[[ Source extract open ]]

March 3, 2026
In ProgressDo Vision-Language Models Understand What They Can See?
This is a preview of a paper in preparation with Prof. Ernest Davis at NYU. Results are from a frozen 100-family benchmark evaluated across 9 models.
Here is a question that sounds trivial: if you show a vision-language model a photo where a cup is behind a laptop, can it tell you whether the cup is visible?
It turns out this is harder than it looks. Not because the models lack visual acuity, but because visibility reasoning requires combining spatial understanding, occlusion logic, and common sense about how objects interact in 3D space.
The Benchmark
We built a diagnostic benchmark using a 2x2 XOR design. For each of 100 "families," we create:
- A base image and a counterfactual image (same scene, one key difference)
- A base question and a flipped question (testing opposite visibility conditions)

[[ Source extract closed ]]
[[ Dataset content open ]]

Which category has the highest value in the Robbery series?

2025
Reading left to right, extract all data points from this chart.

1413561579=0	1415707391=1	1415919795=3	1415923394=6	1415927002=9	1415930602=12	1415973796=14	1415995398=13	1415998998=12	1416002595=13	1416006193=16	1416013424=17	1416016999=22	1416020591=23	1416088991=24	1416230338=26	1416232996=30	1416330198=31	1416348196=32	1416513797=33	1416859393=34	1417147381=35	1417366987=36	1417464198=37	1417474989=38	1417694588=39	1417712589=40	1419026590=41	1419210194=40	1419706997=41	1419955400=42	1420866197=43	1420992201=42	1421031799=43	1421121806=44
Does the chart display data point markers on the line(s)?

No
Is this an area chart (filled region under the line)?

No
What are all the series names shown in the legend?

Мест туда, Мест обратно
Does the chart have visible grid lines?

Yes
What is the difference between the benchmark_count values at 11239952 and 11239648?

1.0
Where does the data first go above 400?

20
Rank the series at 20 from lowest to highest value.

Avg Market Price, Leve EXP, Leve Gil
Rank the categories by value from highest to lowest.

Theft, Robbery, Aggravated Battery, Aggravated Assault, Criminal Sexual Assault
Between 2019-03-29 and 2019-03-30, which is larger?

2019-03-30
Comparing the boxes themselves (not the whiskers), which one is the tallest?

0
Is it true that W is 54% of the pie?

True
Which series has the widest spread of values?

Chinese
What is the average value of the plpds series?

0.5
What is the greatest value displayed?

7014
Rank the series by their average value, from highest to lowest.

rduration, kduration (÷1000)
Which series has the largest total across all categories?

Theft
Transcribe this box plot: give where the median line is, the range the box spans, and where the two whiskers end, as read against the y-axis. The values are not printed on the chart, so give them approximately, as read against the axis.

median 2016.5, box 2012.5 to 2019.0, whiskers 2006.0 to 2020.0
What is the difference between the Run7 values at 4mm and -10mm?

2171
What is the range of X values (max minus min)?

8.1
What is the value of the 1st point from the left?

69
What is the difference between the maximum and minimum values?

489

[[ Dataset content closed ]]

:: Required action ::
Check the three statements below against the page on visibility reasoning in vision-language models. For each one, answer yes or no and quote the words from the page that decide it. 1. The benchmark results come from an evaluation of 12 models. 2. Each family includes a base image and a counterfactual image showing the same scene with one key difference. 3. The page attributes the difficulty of visibility questions to the models' lack of visual acuity.

:: Exercise output ::
1. No: "Results are from a frozen 100-family benchmark evaluated across 9 models."
2. Yes: "A base image and a counterfactual image (same scene, one key difference)"
3. No: "Not because the models lack visual acuity, but because visibility reasoning requires combining spatial understanding, occlusion logic, and common sense about how objects interact in 3D space."